Will Your Home Renovation Really Pay off?
Here’s the dirty little secret about home renovations: Some of them may not pay off. Of course, the value of a renovation doesn’t depend on the resale price alone, which makes deciding whether to do one more complicated than just crunching numbers. For anyone trying to decide whether to take on a home renovation, these simple tips can help:
Is it Appealing to You?
Homeowners can get a lot of value out of renovations before they even put the home on the market. If you have a dated kitchen or the stove doesn’t work, you can invest money now to glean some enjoyment as well as make the home more appealing when you sell it.

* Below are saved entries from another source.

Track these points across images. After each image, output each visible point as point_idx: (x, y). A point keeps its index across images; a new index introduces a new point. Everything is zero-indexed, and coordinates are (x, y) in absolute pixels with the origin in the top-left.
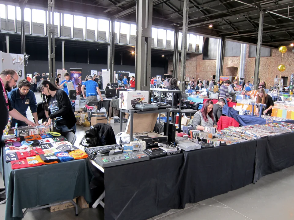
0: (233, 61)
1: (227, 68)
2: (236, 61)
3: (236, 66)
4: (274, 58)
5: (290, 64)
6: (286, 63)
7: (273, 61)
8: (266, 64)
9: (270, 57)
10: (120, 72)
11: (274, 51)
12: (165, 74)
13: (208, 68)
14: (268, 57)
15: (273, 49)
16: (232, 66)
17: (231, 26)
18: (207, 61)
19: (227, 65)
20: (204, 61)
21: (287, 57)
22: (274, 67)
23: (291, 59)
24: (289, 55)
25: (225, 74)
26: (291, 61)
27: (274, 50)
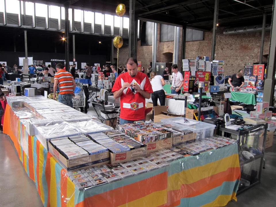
0: (168, 46)
1: (164, 54)
2: (171, 46)
3: (171, 52)
4: (207, 41)
5: (223, 48)
6: (219, 47)
7: (206, 45)
8: (199, 49)
9: (203, 41)
10: (54, 60)
11: (207, 34)
12: (107, 62)
13: (146, 54)
14: (201, 41)
15: (205, 32)
16: (167, 52)
17: (190, 13)
18: (145, 47)
19: (163, 51)
20: (142, 47)
21: (219, 41)
22: (207, 52)
23: (223, 42)
24: (221, 38)
25: (162, 61)
26: (223, 44)
27: (207, 32)
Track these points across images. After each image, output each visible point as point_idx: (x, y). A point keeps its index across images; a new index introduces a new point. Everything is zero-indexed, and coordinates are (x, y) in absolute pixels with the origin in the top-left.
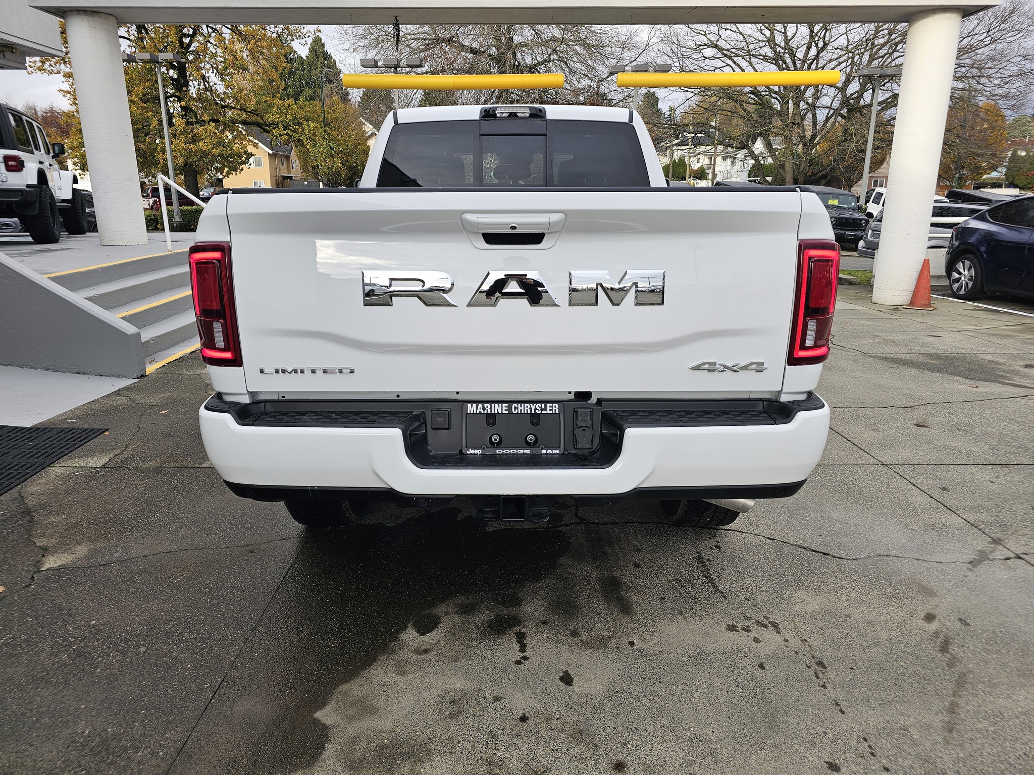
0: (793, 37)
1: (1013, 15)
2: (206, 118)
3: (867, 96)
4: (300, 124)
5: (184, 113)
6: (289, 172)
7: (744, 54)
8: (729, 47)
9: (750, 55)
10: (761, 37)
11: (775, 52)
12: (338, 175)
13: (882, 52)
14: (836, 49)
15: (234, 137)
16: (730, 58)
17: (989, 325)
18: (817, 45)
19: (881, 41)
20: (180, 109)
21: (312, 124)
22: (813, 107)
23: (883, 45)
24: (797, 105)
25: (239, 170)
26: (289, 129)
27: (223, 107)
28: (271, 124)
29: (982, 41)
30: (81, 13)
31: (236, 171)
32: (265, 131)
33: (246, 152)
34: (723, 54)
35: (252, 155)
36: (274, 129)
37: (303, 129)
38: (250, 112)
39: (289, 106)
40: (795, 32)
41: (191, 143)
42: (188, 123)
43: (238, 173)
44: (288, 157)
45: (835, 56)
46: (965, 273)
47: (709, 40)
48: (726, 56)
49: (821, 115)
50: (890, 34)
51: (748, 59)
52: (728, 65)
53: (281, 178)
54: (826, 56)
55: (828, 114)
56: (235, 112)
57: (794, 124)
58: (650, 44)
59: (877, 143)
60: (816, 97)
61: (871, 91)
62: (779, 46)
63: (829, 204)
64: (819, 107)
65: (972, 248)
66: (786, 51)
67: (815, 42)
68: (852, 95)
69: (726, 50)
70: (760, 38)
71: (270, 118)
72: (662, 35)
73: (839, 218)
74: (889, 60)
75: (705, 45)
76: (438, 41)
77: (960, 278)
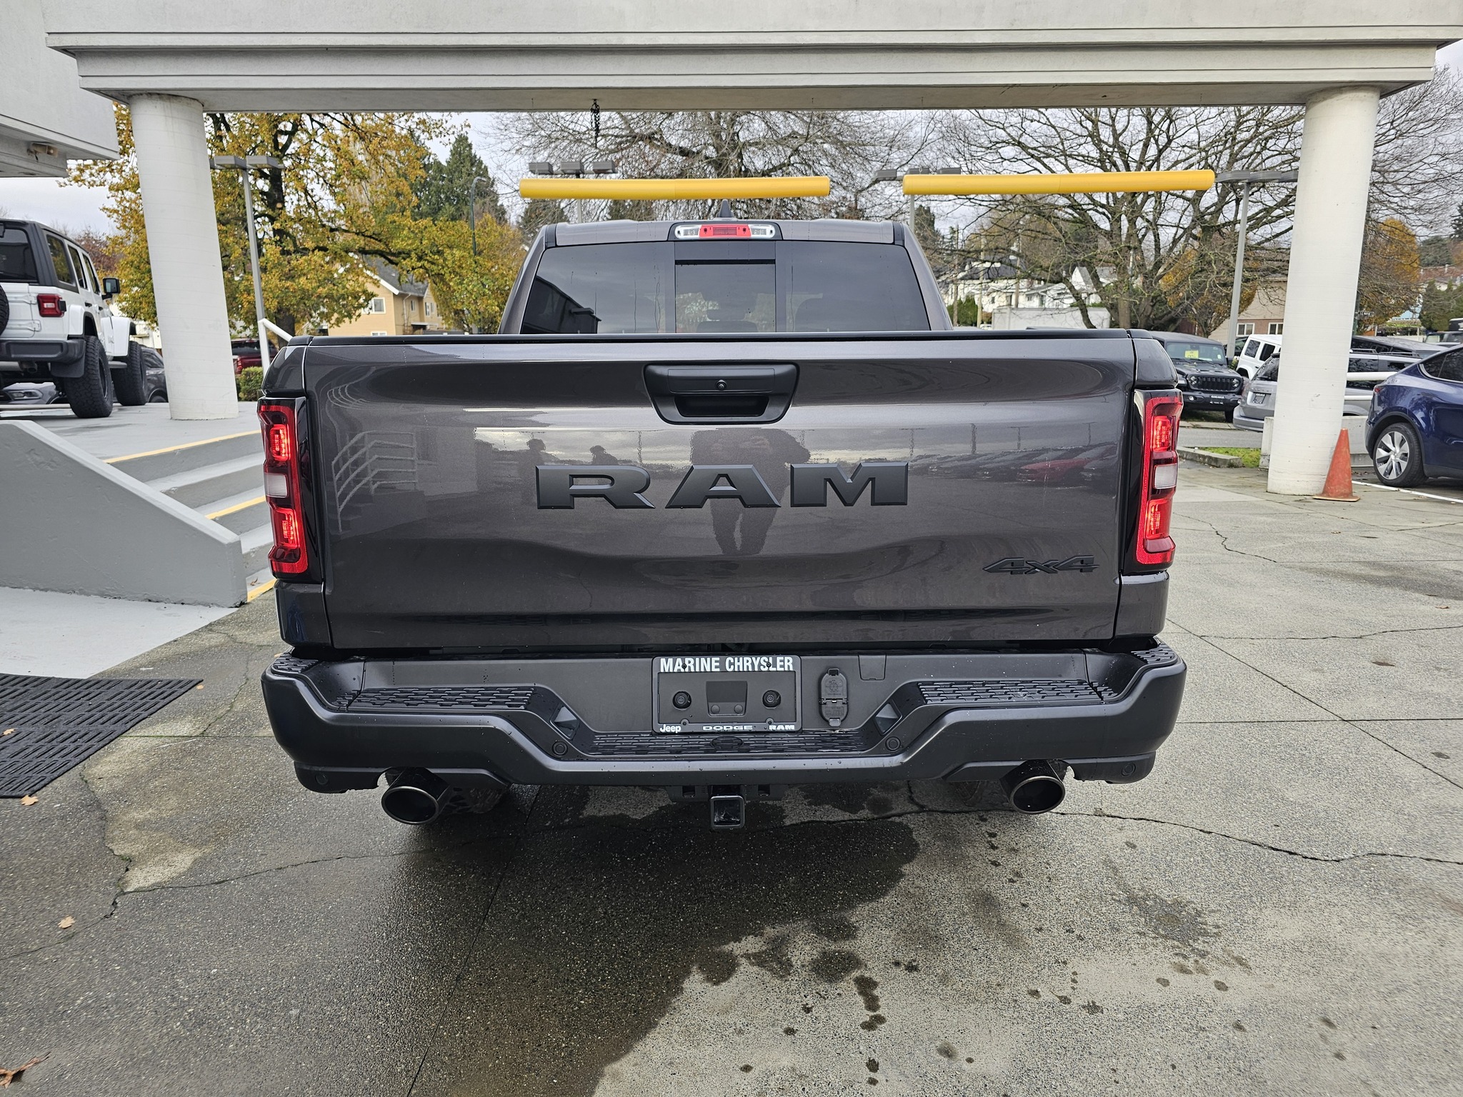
0: (1124, 131)
1: (1425, 99)
2: (310, 244)
3: (1228, 213)
4: (439, 253)
5: (278, 238)
6: (422, 319)
7: (1057, 154)
8: (1035, 144)
9: (1066, 155)
10: (1079, 130)
11: (1101, 150)
12: (492, 323)
13: (1249, 149)
14: (1184, 146)
15: (347, 271)
16: (1038, 159)
17: (1440, 521)
18: (1157, 141)
19: (1245, 135)
20: (271, 233)
21: (458, 252)
22: (1154, 226)
23: (1248, 141)
24: (1132, 222)
25: (354, 317)
26: (426, 260)
27: (332, 230)
28: (400, 253)
29: (1383, 134)
30: (154, 97)
31: (350, 317)
32: (391, 262)
33: (365, 292)
34: (1029, 154)
35: (373, 295)
36: (404, 259)
37: (445, 260)
38: (370, 237)
39: (426, 227)
40: (1126, 124)
41: (287, 279)
42: (284, 252)
43: (353, 320)
44: (420, 299)
45: (1183, 156)
46: (1396, 449)
47: (1009, 134)
48: (1033, 156)
49: (1167, 235)
50: (1258, 126)
51: (1063, 161)
52: (1036, 169)
53: (411, 328)
54: (1171, 155)
55: (1176, 234)
56: (350, 237)
57: (1129, 248)
58: (928, 142)
59: (1247, 274)
60: (1159, 211)
61: (1234, 203)
62: (1106, 143)
63: (1186, 356)
64: (1162, 225)
65: (1403, 414)
66: (1116, 150)
67: (1154, 137)
68: (1208, 208)
69: (1032, 149)
70: (1078, 132)
71: (398, 244)
72: (944, 129)
73: (1202, 377)
74: (1258, 161)
75: (1004, 142)
76: (634, 138)
77: (1389, 457)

Maintenance vs. Renovation
If a roof needs to be fixed and the owner replaces it, sellers look at that as routine maintenance rather than a renovation. That means it might just help the home sell for its existing market value, as opposed to adding extra value. Similarly, if parts of the home are in disrepair and in need of maintenance, sellers can subtract the cost of those upgrades from what they consider the home to be worth.
Cheap Upgrades Count
Realtors don’t slip apple pies into the oven before an open house just in case they get hungry; inviting smells, sights, and sounds are known to put buyers in a home-purchasing mood. Many prospective buyers form an opinion just by walking up to the front door. If potential buyers see weeds, broken sidewalks, and unkempt shrubbery, then they might not even want to go inside. But if they see a well-cared-for exterior, they might get excited about the property before they even see the kitchen or master bedroom.
Cleaning Up vs. Bigger Closets
Buyers like to see clear spaces without a lot of clutter. Some sellers make the mistake of trying to make bedroom closets look bigger by moving clothes into the basement, but that just shows buyers that the closets aren’t sufficient. Sellers should consider getting rid of clothes and other items they no longer use to make their homes seem bigger, without doing a single dollar’s worth of renovating.
Walk into your home as if you were the buyer. What are the things they see walking up to the home?” Today’s buyers are especially interested in common spaces for the family to gather, such as screened porches and family rooms, as well as open-floor plan kitchens. That way, parents who are preparing meals can keep an eye on their children as they play or do homework. Buyers also care less about formal spaces today, which means a formal dining room could offer more value as a study or playroom.
The bottom line is home renovations aren’t just about the numbers, but a few basic guidelines can help sellers decide where to put their cash.